:: Provided information ::
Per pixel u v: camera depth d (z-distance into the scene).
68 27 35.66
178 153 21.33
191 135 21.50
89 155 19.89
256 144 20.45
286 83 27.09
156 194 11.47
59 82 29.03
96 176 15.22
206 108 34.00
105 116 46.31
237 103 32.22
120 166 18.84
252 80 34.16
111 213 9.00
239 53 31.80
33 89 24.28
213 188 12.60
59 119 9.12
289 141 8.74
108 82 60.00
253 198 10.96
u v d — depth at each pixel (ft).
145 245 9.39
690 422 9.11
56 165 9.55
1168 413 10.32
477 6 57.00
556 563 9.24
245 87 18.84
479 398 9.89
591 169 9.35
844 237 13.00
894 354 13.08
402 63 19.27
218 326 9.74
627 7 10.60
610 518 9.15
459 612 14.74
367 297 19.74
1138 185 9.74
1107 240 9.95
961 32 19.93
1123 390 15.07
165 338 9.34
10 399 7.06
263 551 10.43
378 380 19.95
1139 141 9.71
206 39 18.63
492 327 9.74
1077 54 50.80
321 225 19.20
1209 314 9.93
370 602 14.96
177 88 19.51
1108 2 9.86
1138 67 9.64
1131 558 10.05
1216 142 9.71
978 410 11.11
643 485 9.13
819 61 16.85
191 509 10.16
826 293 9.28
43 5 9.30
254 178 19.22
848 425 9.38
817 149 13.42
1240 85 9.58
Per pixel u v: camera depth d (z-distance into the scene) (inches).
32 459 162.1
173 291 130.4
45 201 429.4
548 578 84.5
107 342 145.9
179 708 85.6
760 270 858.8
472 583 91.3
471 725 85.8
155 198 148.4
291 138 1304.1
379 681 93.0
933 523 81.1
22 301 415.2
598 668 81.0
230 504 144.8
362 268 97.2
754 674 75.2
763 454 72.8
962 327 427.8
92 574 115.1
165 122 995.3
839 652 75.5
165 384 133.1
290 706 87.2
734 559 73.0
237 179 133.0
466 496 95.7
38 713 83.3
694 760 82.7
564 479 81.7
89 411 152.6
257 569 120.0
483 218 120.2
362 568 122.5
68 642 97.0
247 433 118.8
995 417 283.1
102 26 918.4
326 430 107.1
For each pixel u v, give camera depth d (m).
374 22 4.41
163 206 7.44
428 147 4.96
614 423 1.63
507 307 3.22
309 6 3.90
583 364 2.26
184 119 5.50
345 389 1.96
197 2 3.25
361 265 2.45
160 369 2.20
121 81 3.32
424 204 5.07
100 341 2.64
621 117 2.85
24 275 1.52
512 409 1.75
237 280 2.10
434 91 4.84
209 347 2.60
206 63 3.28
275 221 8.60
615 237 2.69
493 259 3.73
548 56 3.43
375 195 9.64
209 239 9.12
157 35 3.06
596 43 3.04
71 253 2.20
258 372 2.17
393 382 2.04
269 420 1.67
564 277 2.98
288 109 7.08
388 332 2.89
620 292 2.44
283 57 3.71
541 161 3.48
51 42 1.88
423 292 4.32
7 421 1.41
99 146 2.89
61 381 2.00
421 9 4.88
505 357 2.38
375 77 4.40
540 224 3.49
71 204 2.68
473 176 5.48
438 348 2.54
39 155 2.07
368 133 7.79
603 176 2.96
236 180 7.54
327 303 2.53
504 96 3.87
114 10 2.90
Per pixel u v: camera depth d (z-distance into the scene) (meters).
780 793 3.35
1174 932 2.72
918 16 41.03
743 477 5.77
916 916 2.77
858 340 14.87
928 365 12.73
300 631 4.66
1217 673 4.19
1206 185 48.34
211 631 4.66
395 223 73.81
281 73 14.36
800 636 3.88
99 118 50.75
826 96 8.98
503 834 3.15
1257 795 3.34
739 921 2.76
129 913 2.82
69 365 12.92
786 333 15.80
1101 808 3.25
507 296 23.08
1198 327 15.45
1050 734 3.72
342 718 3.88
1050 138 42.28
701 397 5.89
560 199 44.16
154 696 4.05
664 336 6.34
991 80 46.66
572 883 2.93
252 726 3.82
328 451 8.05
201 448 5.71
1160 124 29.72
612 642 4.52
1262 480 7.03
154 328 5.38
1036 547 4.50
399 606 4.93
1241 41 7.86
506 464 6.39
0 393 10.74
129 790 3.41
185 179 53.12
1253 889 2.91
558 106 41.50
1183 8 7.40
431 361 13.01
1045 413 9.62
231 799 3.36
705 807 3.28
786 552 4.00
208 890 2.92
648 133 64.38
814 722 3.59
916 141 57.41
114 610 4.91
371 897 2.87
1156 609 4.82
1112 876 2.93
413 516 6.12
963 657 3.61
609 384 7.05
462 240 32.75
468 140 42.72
:::
Aim of the exercise
A copy of each line in the data above that holds the string "into" is needed.

Exercise result
Per pixel u v: camera depth d (z-distance into the scene).
Per pixel u v: camera depth d (z-distance into the scene) (inches).
Per pixel u v: camera depth d (z-distance into the scene) (meters).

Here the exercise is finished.